Memaafkan itu tak semudah mengucapkannya. Apalagi saat api kemarahan dan kekesalan itu masih setinggi langit. Ada unsur keikhlasan yang dalam di balik kata itu. Bahkan harus ada unsur untuk meninggalkannya pada masa lalu. Agar bisa berjalan dengan tenang di masa kini dan akan datang.

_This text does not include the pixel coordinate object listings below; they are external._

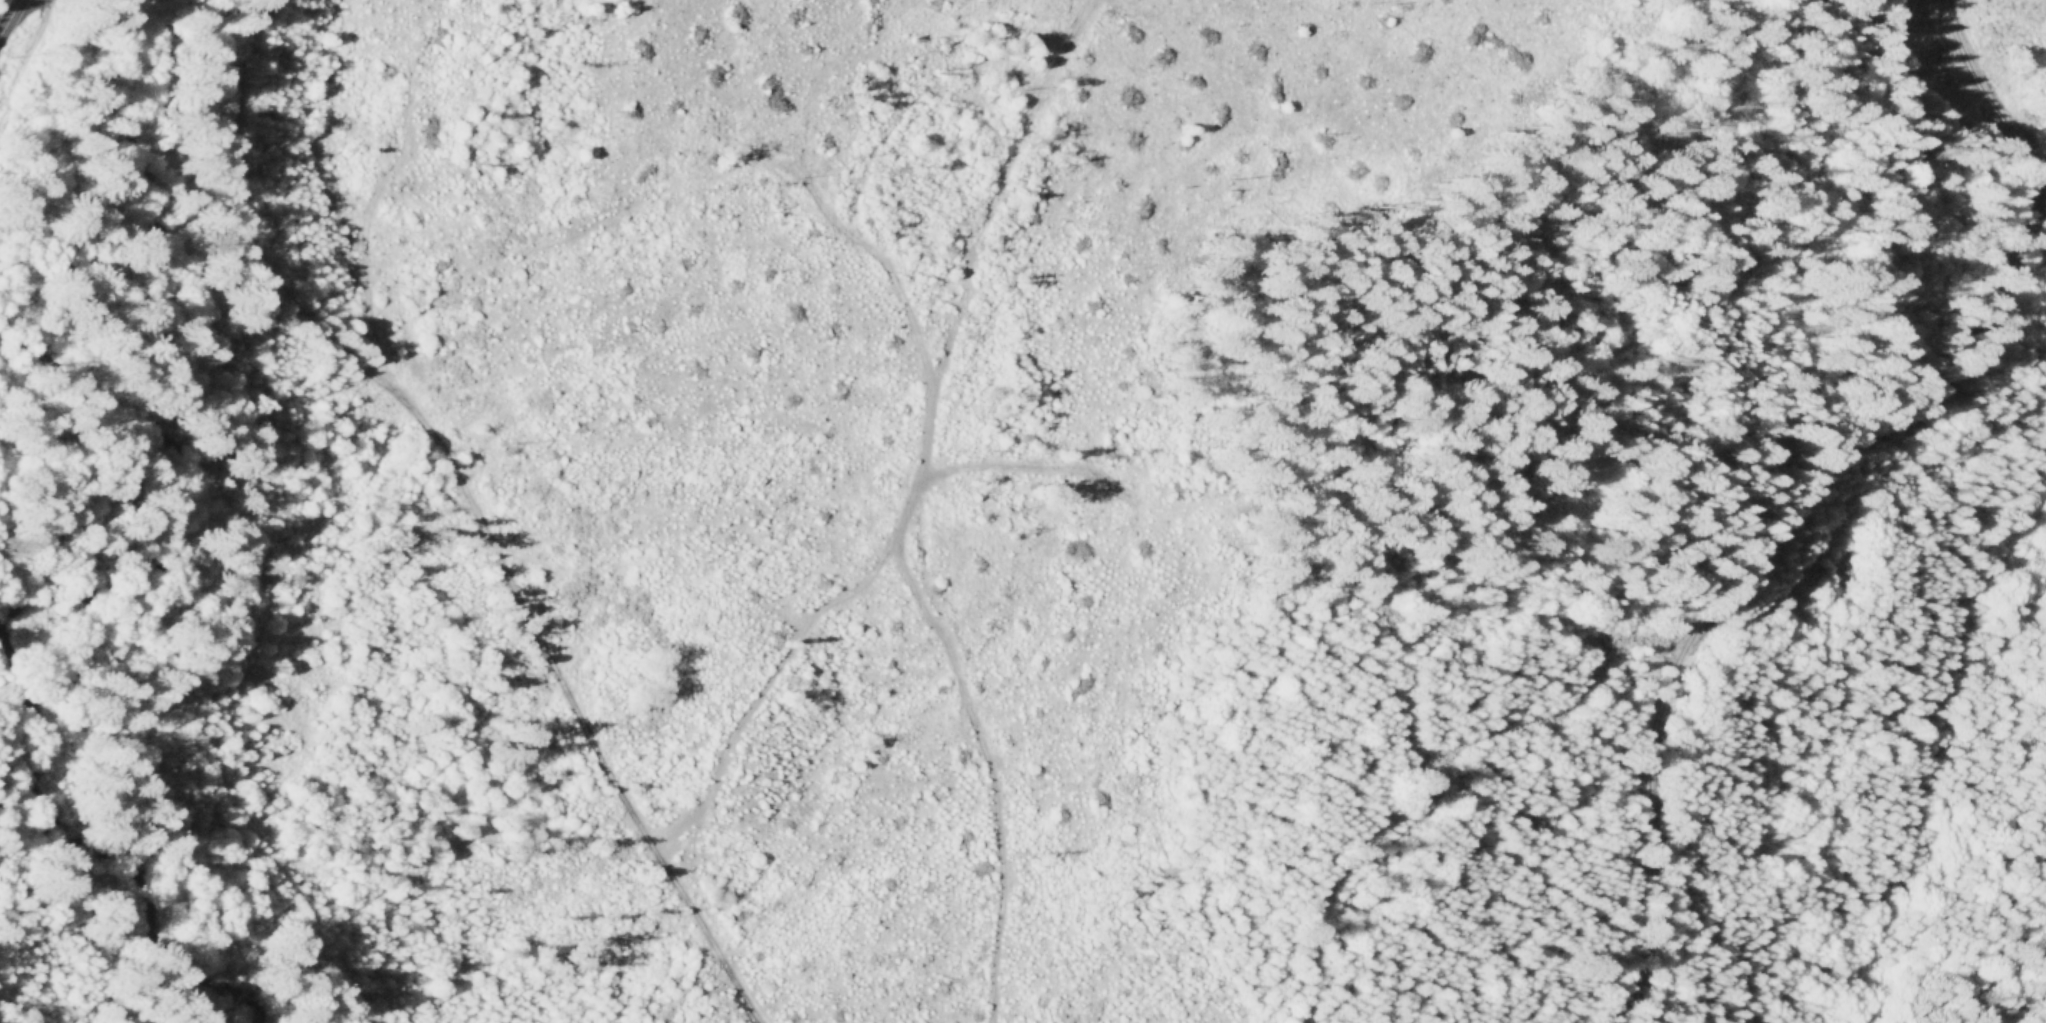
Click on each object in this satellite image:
road: (11, 19)
road: (24, 59)
road: (1998, 108)
road: (2039, 212)
road: (468, 505)
road: (1734, 577)
road: (1458, 747)
road: (1341, 864)
road: (998, 891)

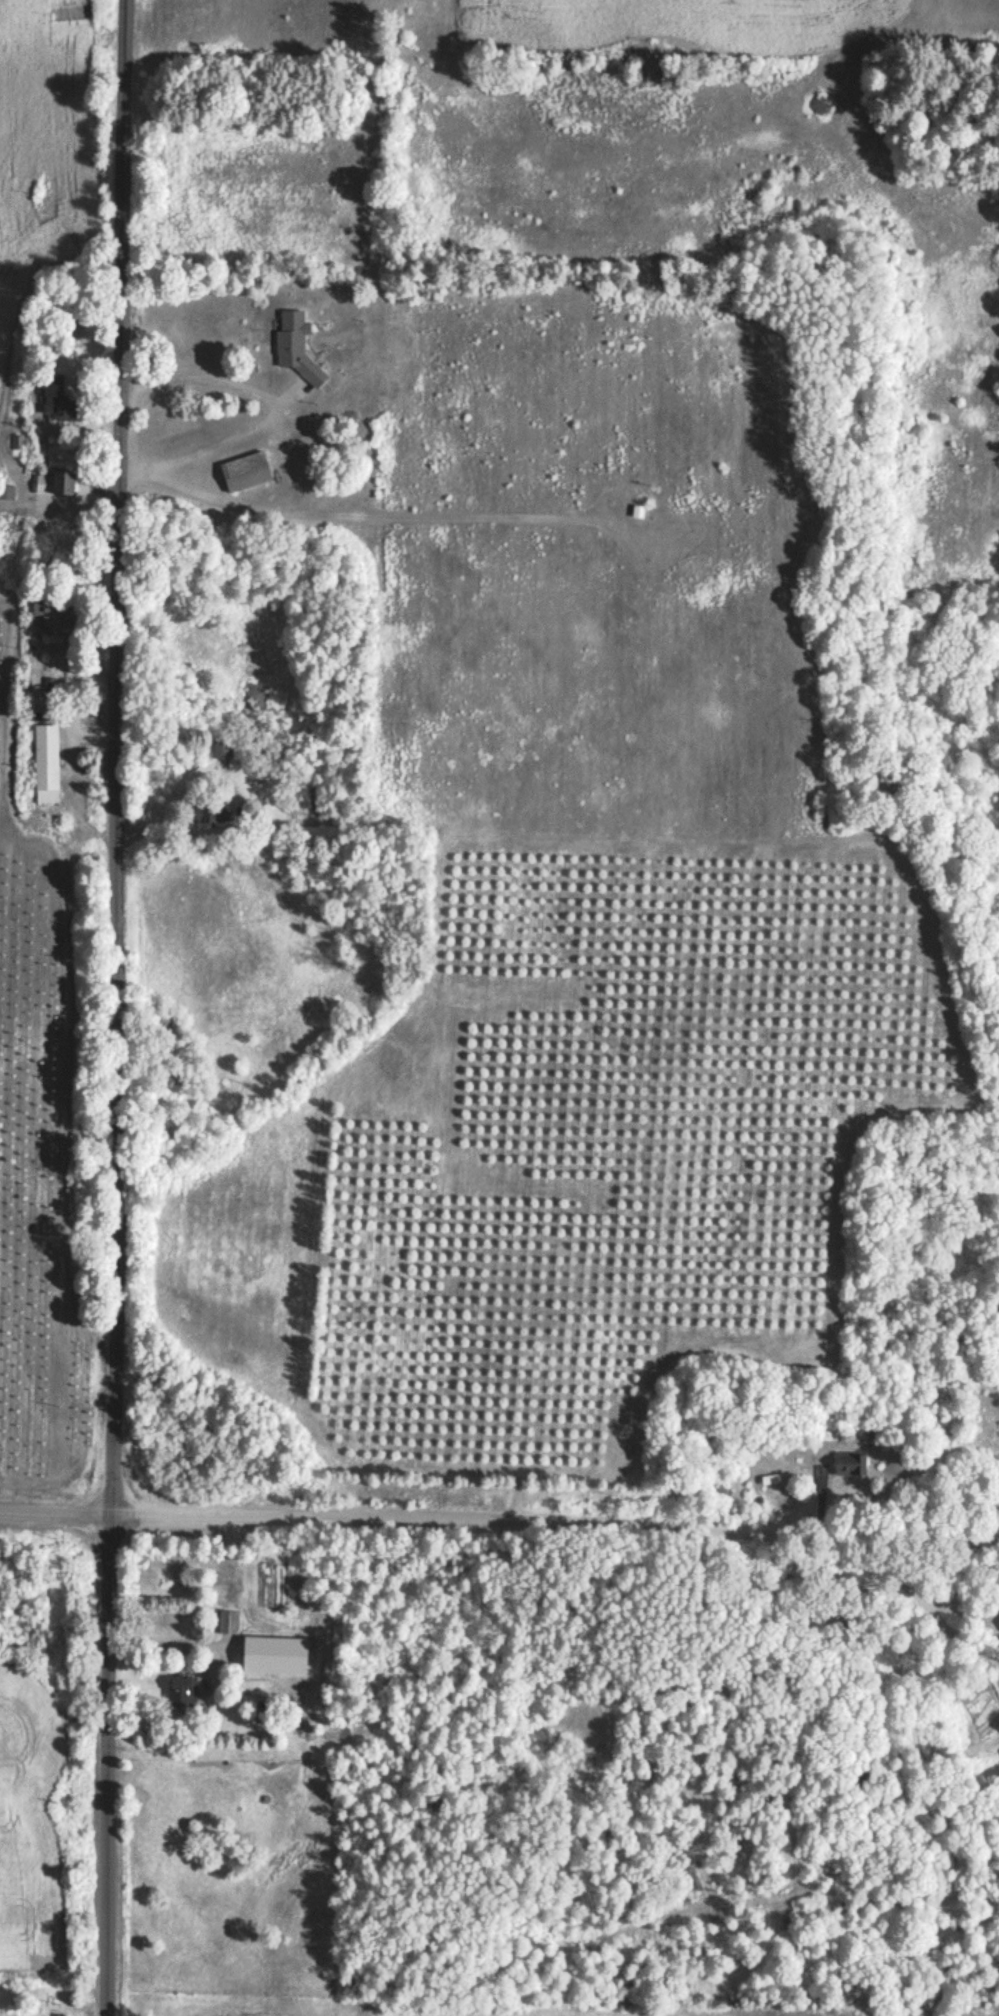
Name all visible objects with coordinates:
building: (294, 347)
building: (61, 413)
building: (244, 472)
building: (64, 484)
building: (41, 486)
building: (7, 494)
building: (636, 512)
building: (44, 765)
building: (198, 814)
road: (122, 1008)
building: (848, 1464)
road: (499, 1509)
building: (227, 1623)
building: (181, 1692)

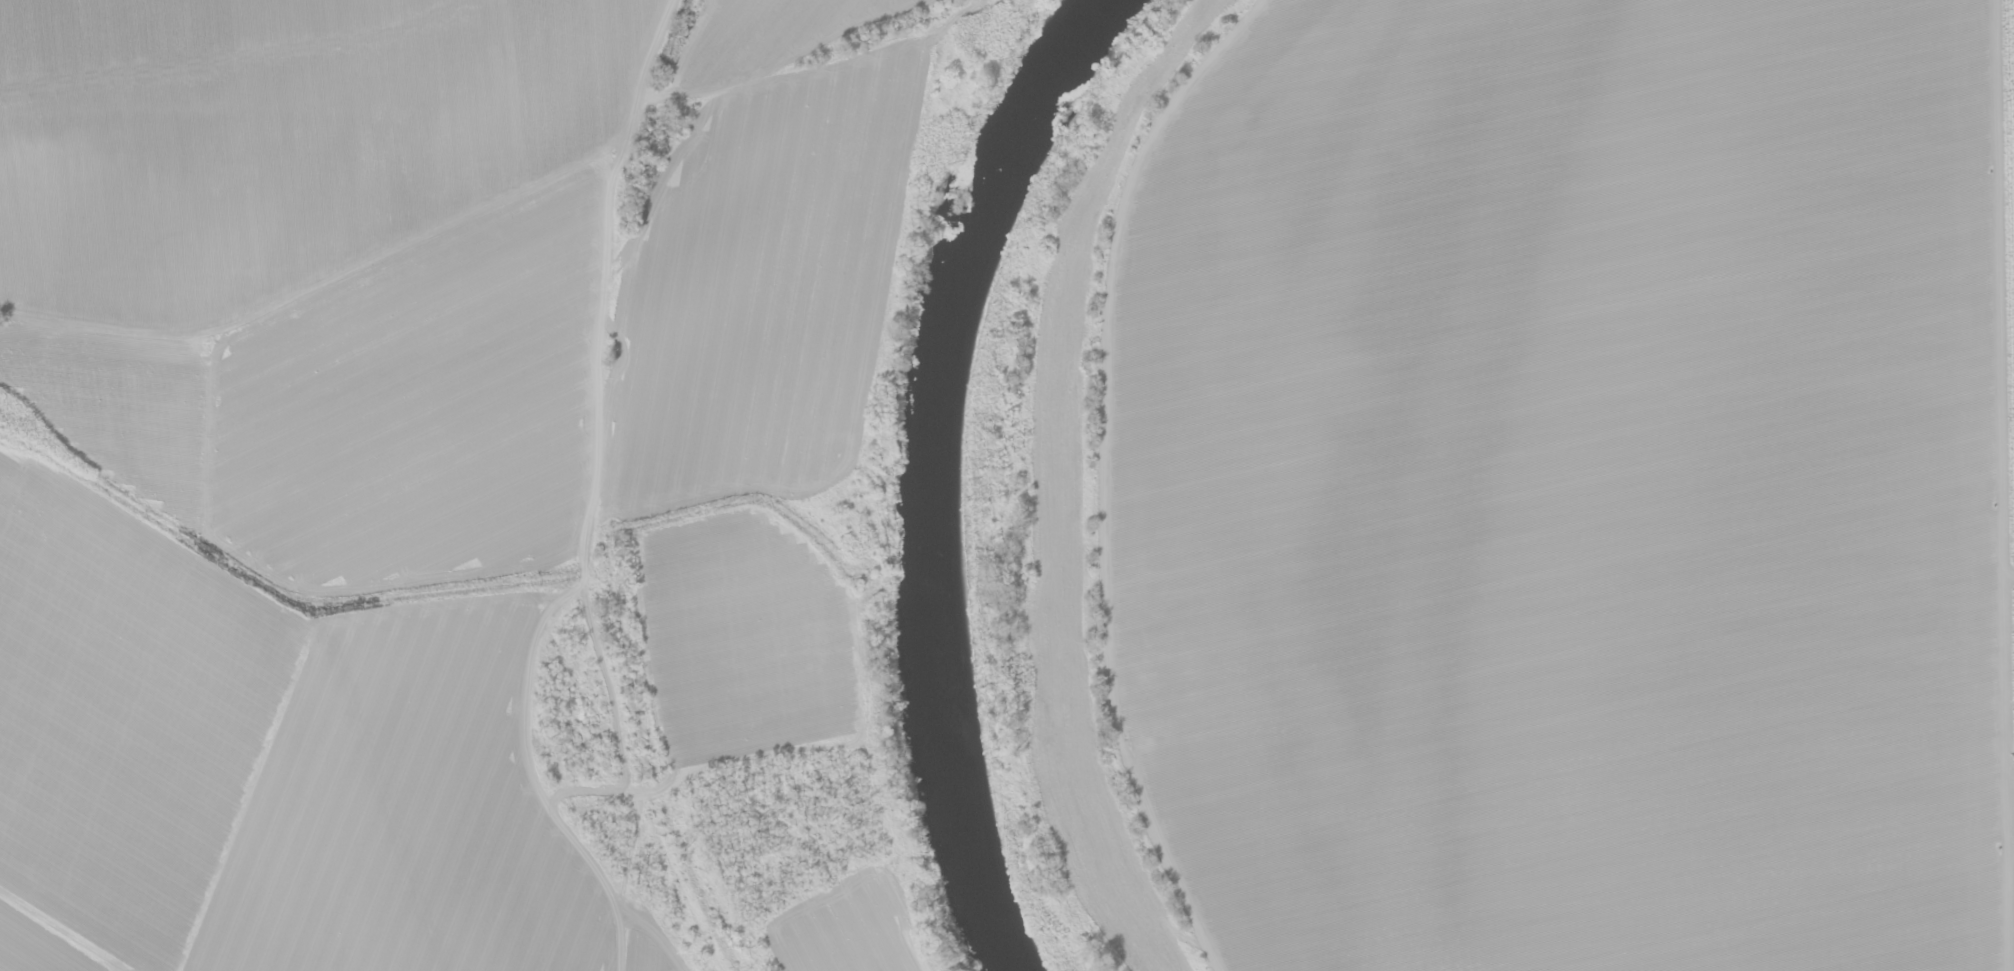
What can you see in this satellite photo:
road: (1099, 472)
river: (941, 477)
road: (1997, 485)
road: (2006, 583)

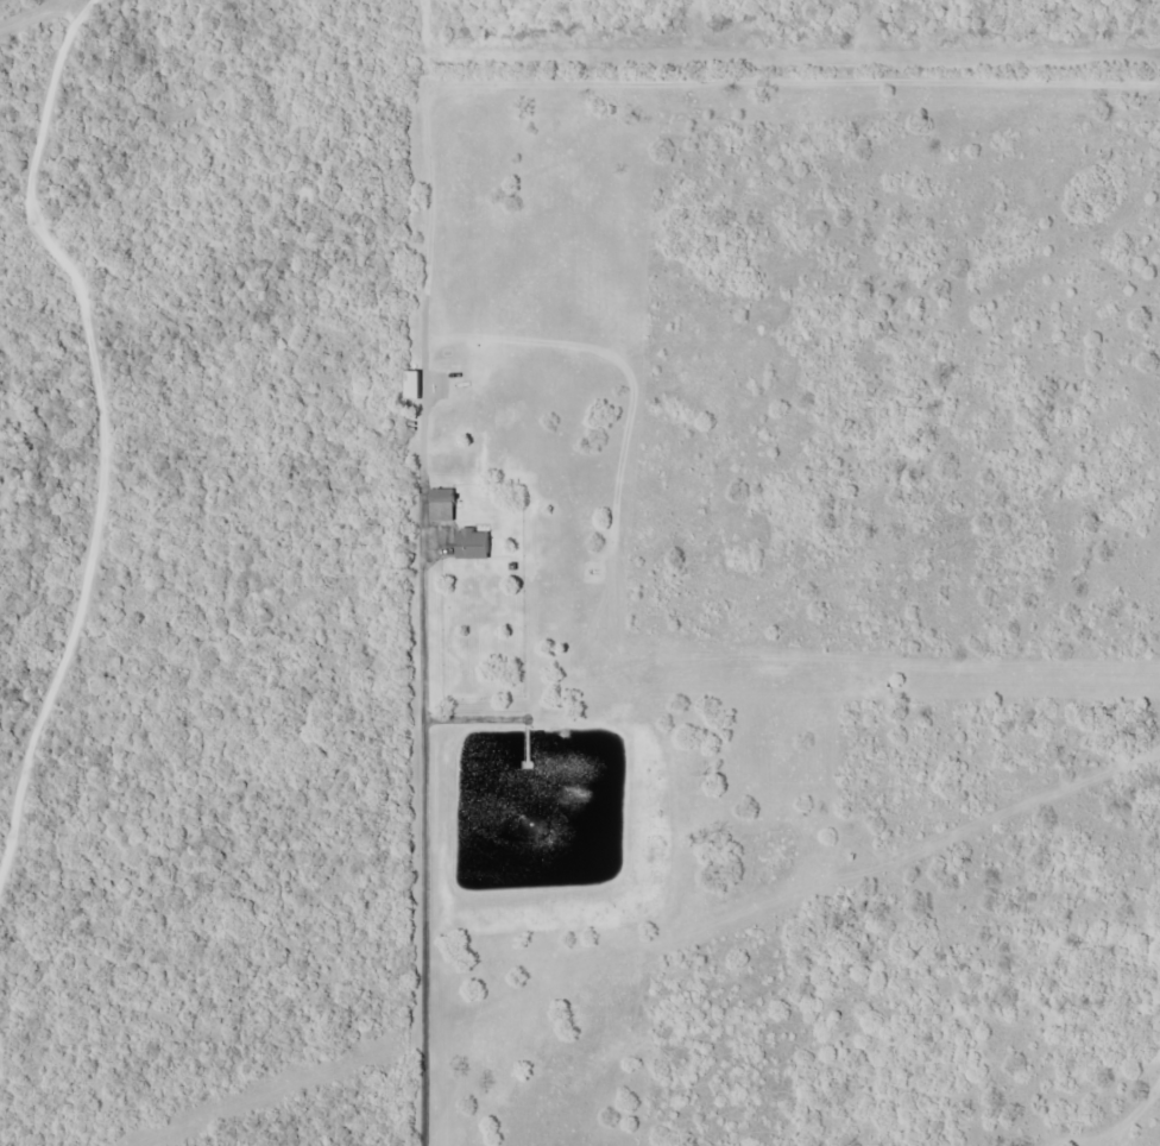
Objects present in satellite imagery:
road: (99, 440)
building: (441, 504)
building: (471, 543)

Namun, sekali lagi... apa daya kita manusia yang lemah ini? ALLAH SWT yang Maha Besar dan Maha Memiliki itu pun punya kosa-kata beribu maaf dalam kamus-NYA. Apalagi cuma kita, yang diciptakan-NYA.

Ya, ALLAH...
Bantu aku padamkan api amarah ini
Lepaskan aku dari jeratan angin topan kekesalan ini
Biarkan aku kembali dalam dekapan kedamaian hati.

Tambahkan keikhlasan dalam hatiku
Ikatkan kemurkaan dengan tali nan kuat.
Tambatkan selalu kasih-sayang di jiwa
Yang senantiasa rapuh ini...

Ya, ALLAH...
Biarkan lidahku berkata "Ku maafkan"
dengan keikhlasan yang sedalam samudra
dan seluas langit membentang.

Ya, ALLAH...
Biarkan aku pula untuk bisa berkata "Maafkan aku"
dengan penuh kerendahhatian
serendah kaki berpijak pada tanah.

Catatan kecil untuk efaka.
Terima kasih untuk nyala api kasih sayang itu...
dan maafkan atas ke-egoisan hati ini.